# Sevin dust ???



## Larry Pure (May 18, 2006)

I used the last of my 5% sevin dust on my squash last week. When I went to buy some more, the co-op said you couldn't get it in bags anymore, only in the little salt shaker like cans ($ 5.99 ), the can only made one application. Does this sound correct to anyone? If not where can I find 5 - 10 lbs bags of it ?


----------



## swifty (May 13, 2005)

Find some Pyrethrin type insecticide....much, much better for your garden, soil and ultimately YOU.


----------



## fishingtwo (Feb 23, 2009)

thanks swifty, I have always used sevin and never considered anything else.


----------



## Haute Pursuit (Jun 26, 2006)

Buy liquid Sevin concentrate and spray it on in the evening.


----------



## RiverRat1962 (Mar 23, 2009)

Haute Pursuit said:


> Buy liquid Sevin concentrate and spray it on in the evening.

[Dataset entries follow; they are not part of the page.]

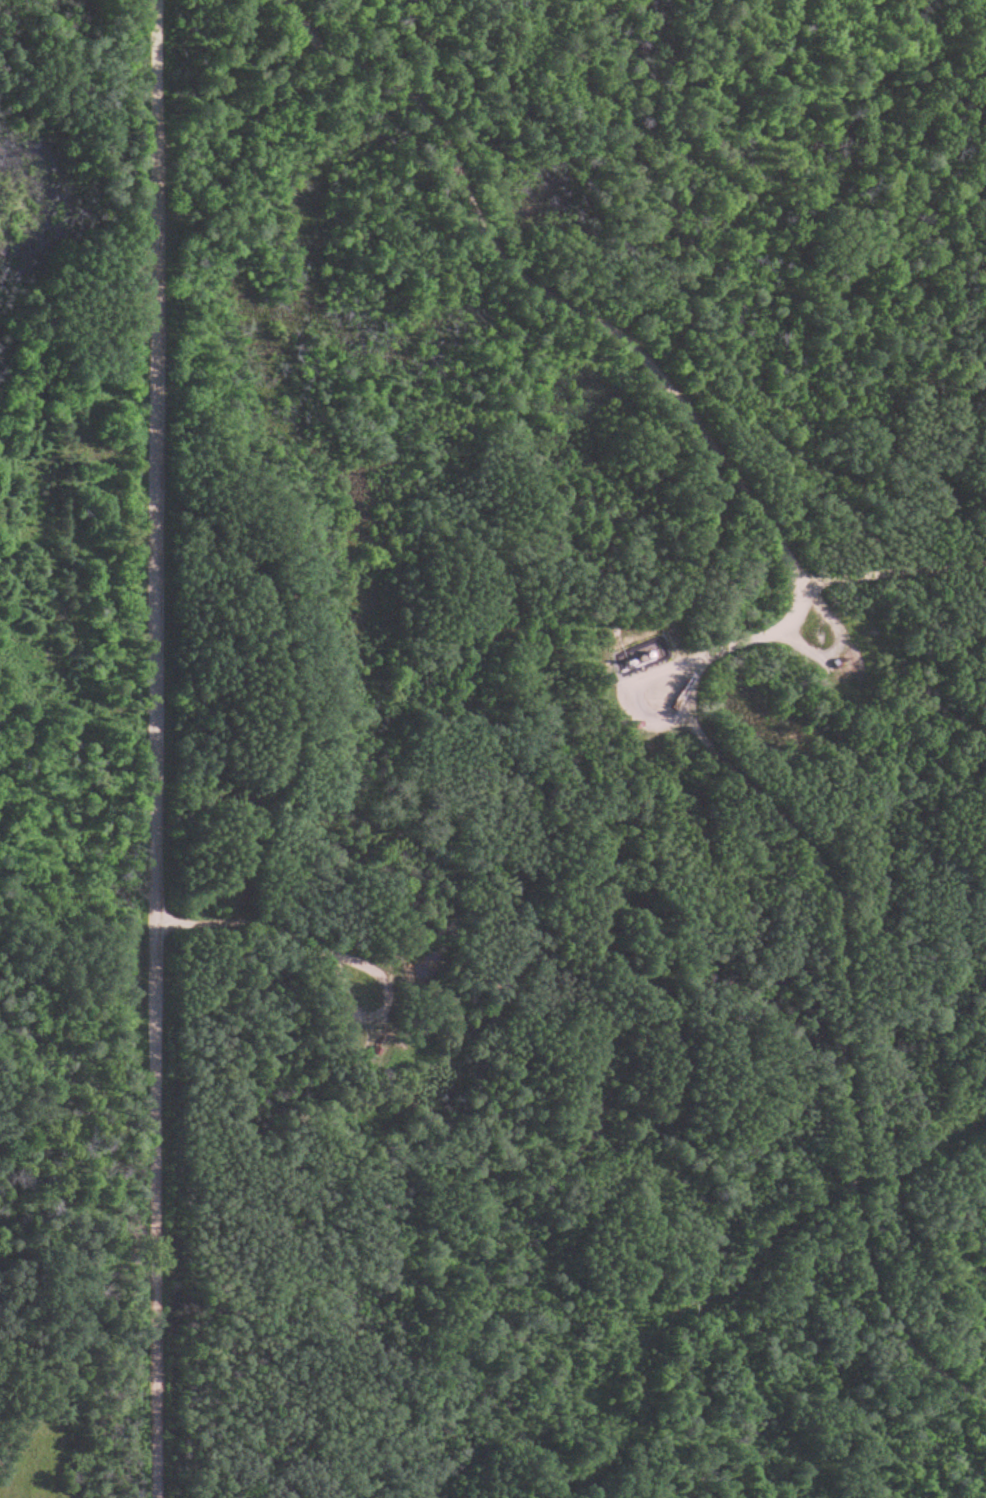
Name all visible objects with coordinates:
road: (566, 301)
road: (897, 586)
petroleum well: (848, 654)
road: (160, 749)
road: (386, 951)
petroleum well: (381, 1041)

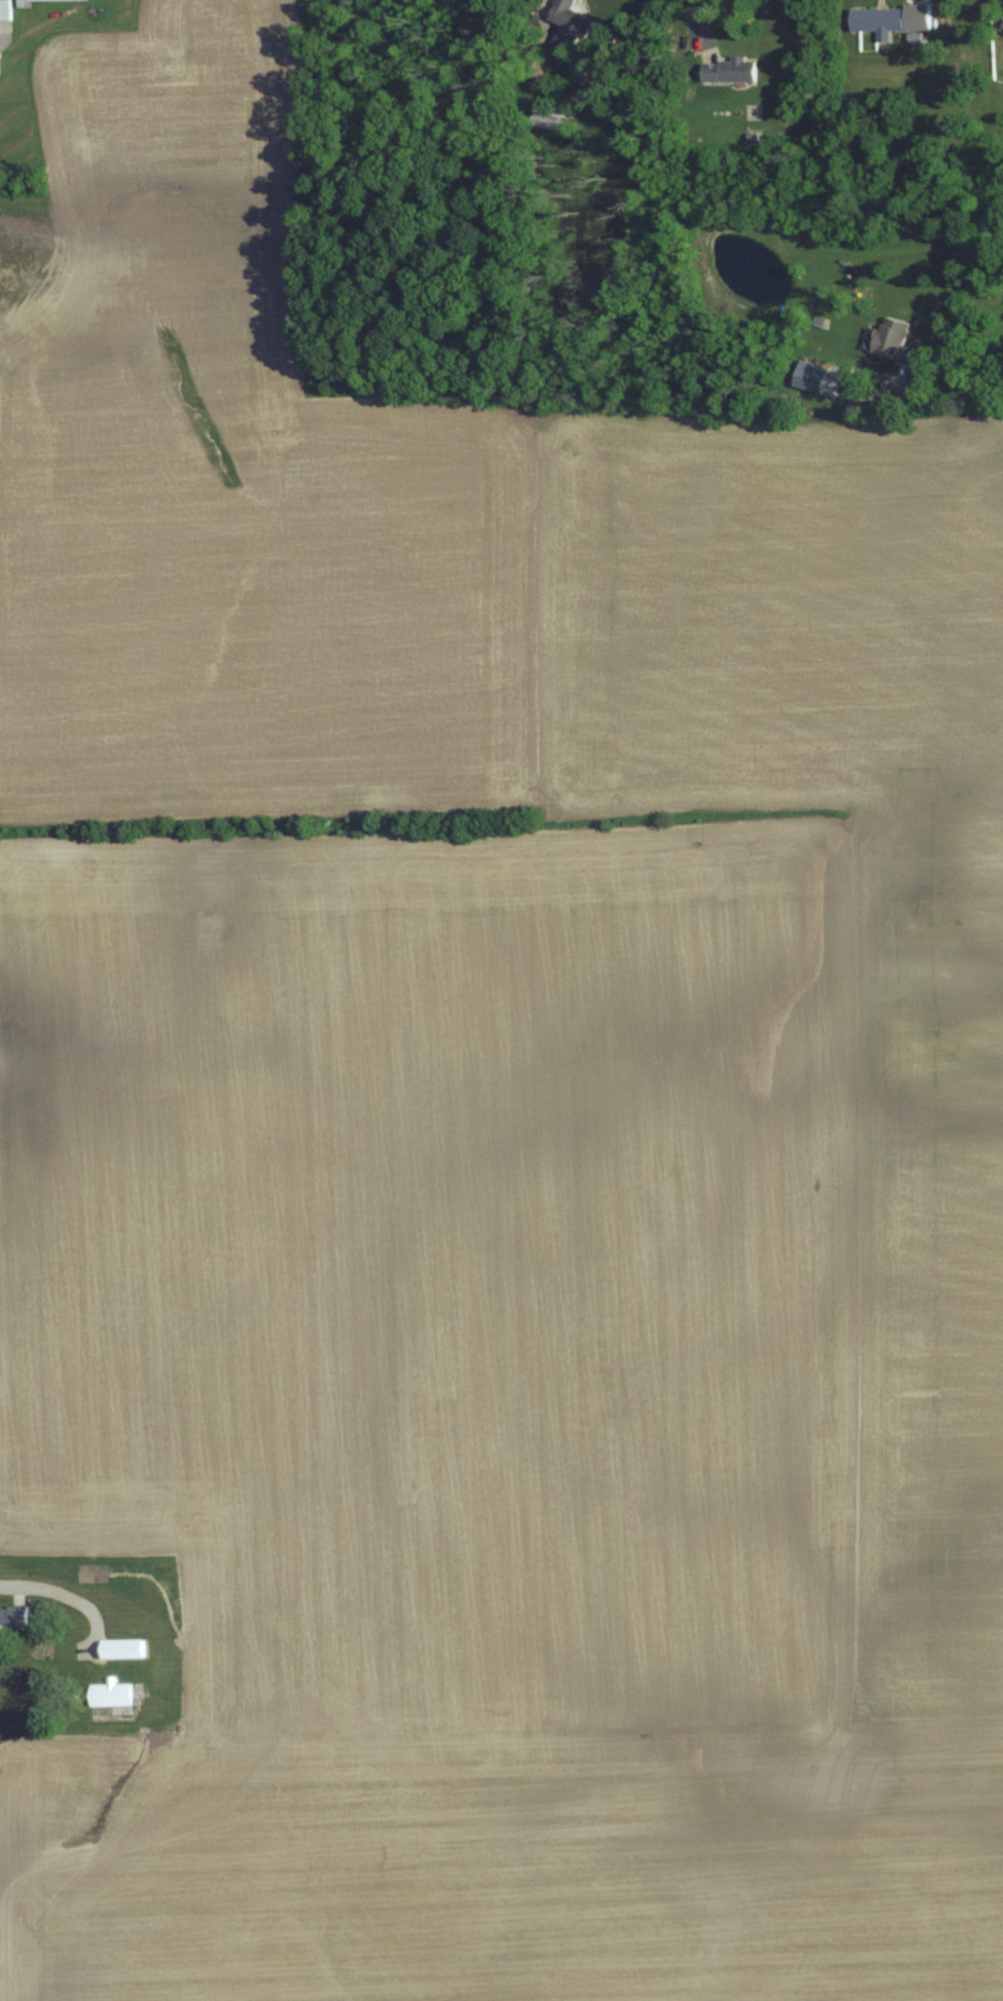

X2 and water your plants around the base to avoid washing it off and reapply after a hard rain.


----------



## Larry Pure (May 18, 2006)

*Thanks*

Thanks for the responses, I do water via soaker hoses in the vegie garden, and it hasn't rained enough to wash off the last of my sevin dust. I'll try to find the liquid or the pyrethrin recommened. Thanks again.


----------